Real-time Object and Event Detection Service through Computer Vision and Edge Computing
This addresses the problem of reducing accidents involving vulnerable road users in urban areas, though it appears incremental as it combines existing technologies like computer vision and edge computing.
The paper tackles road safety in smart cities by developing a computer vision and edge computing system for real-time detection and tracking of vehicles, pedestrians, and bicycles, with results showing accurate prediction of road states and collision events.

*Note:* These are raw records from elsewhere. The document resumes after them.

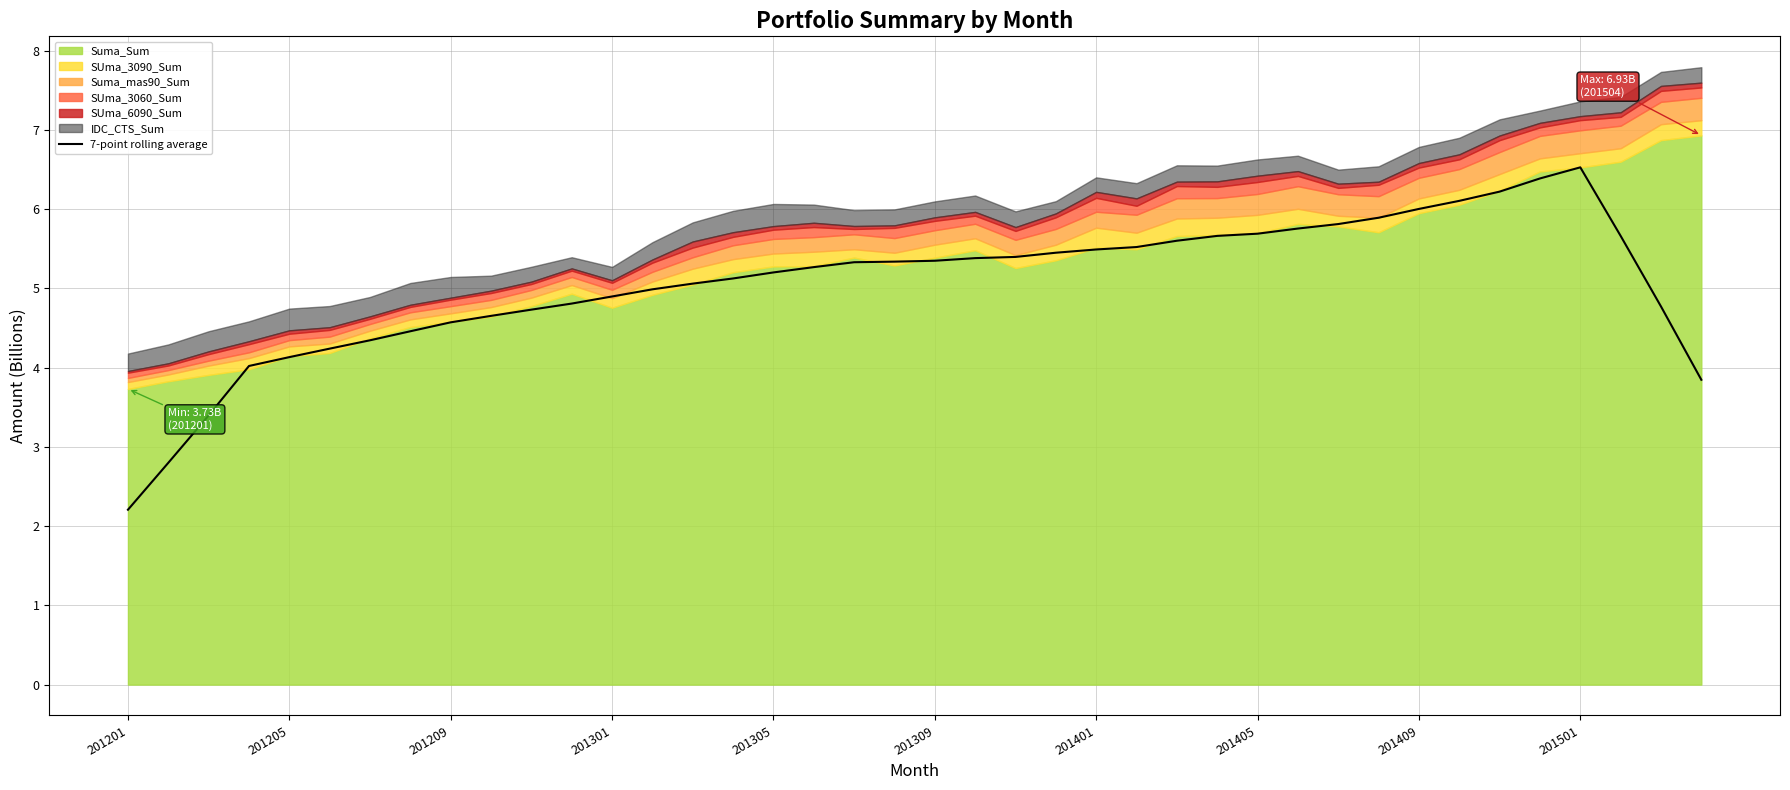

Which category has the lowest value in the 7-point rolling average series?

201201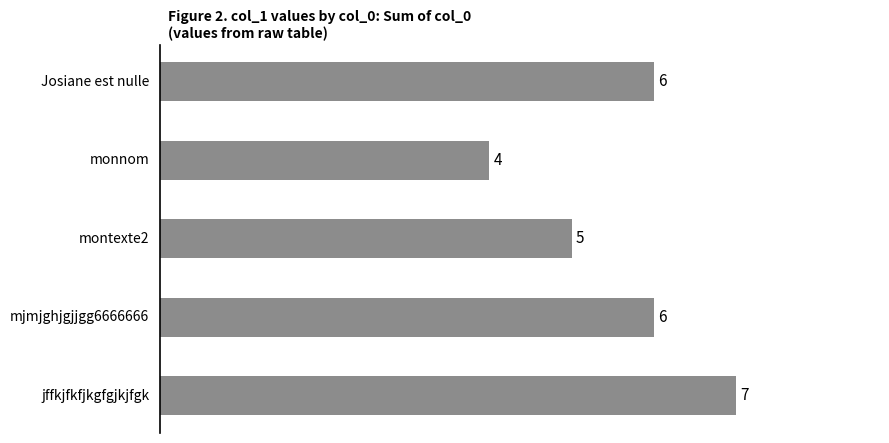

Does the chart contain stacked bars?

No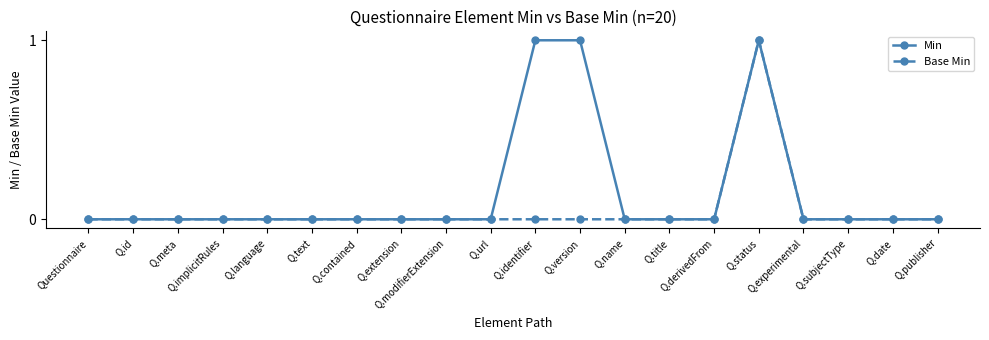

True or false: Base Min has more than 0 interior local peaks.

True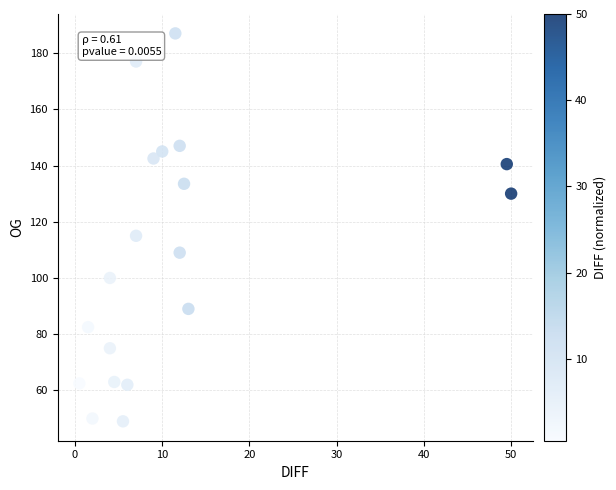

What Y value in the scatter plot is closest to 118?

115.0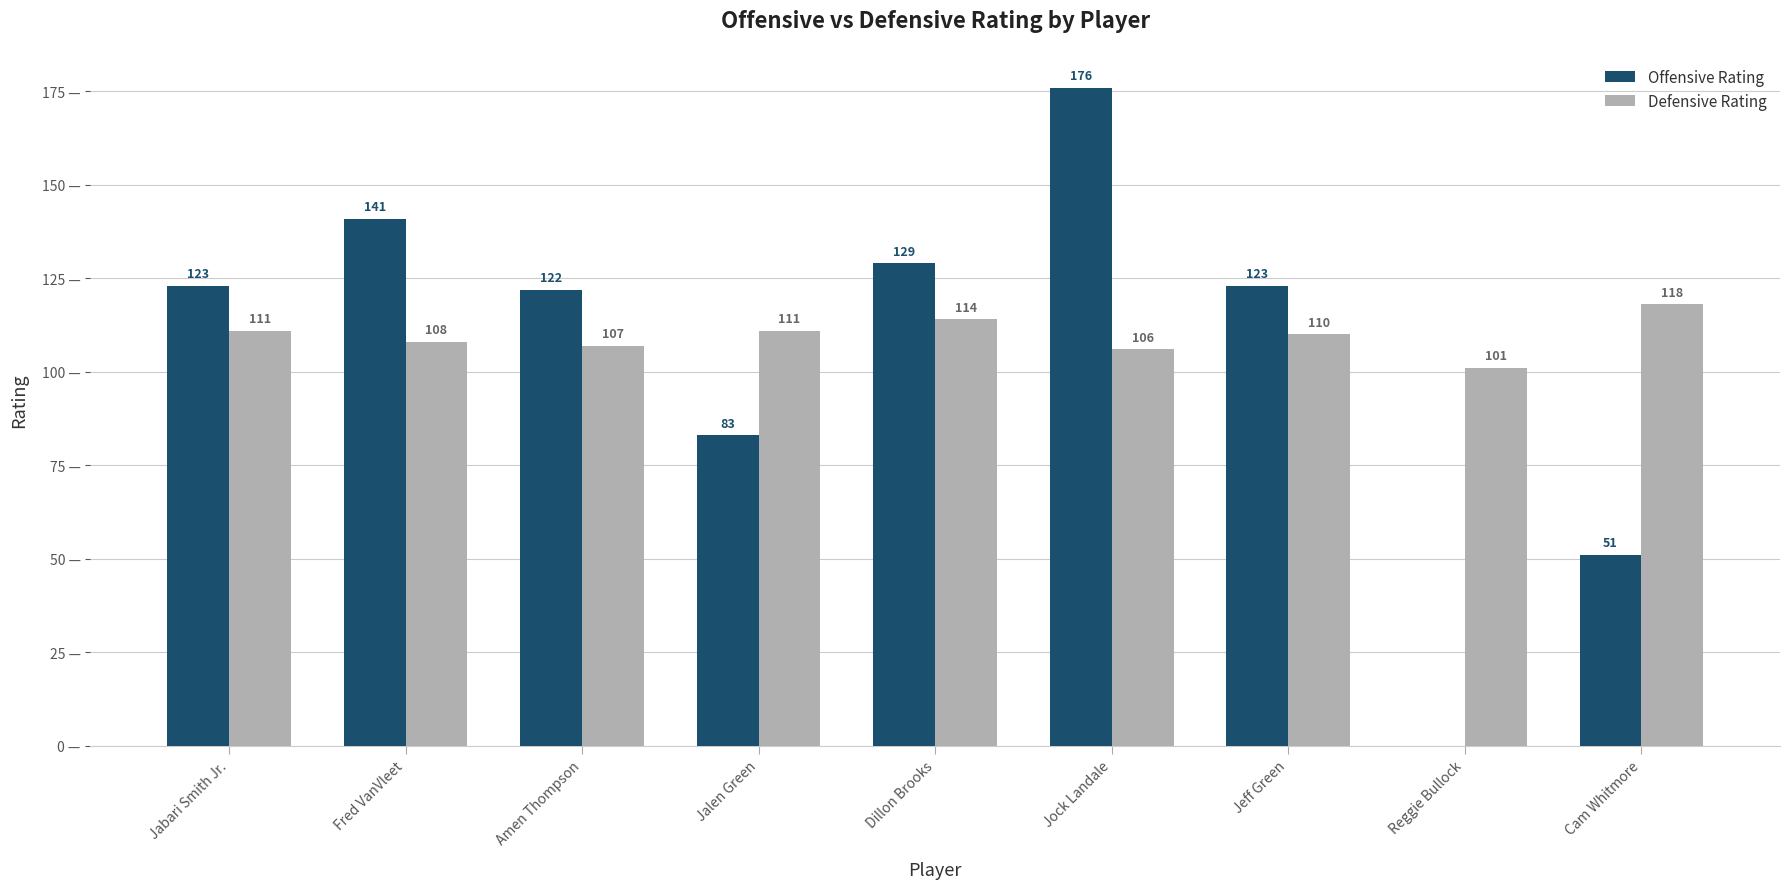

Which category has the highest value in the Offensive Rating series?

Jock Landale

The World Health Organization suggests that road traffic crashes cost approximately 518 billion dollars globally each year, which accounts for 3% of the gross domestic product for most countries. Most fatal road accidents in urban areas involve Vulnerable Road Users (VRUs). Smart cities environments present innovative approaches to combat accidents involving cutting-edge technologies, that include advanced sensors, extensive datasets, Machine Learning (ML) models, communication systems, and edge computing. This paper proposes a strategy and an implementation of a system for road monitoring and safety for smart cities, based on Computer Vision (CV) and edge computing. Promising results were obtained by implementing vision algorithms and tracking using surveillance cameras, that are part of a Smart City testbed, the Aveiro Tech City Living Lab (ATCLL). The algorithm accurately detects and tracks cars, pedestrians, and bicycles, while predicting the road state, the distance between moving objects, and inferring on collision events to prevent collisions, in near real-time.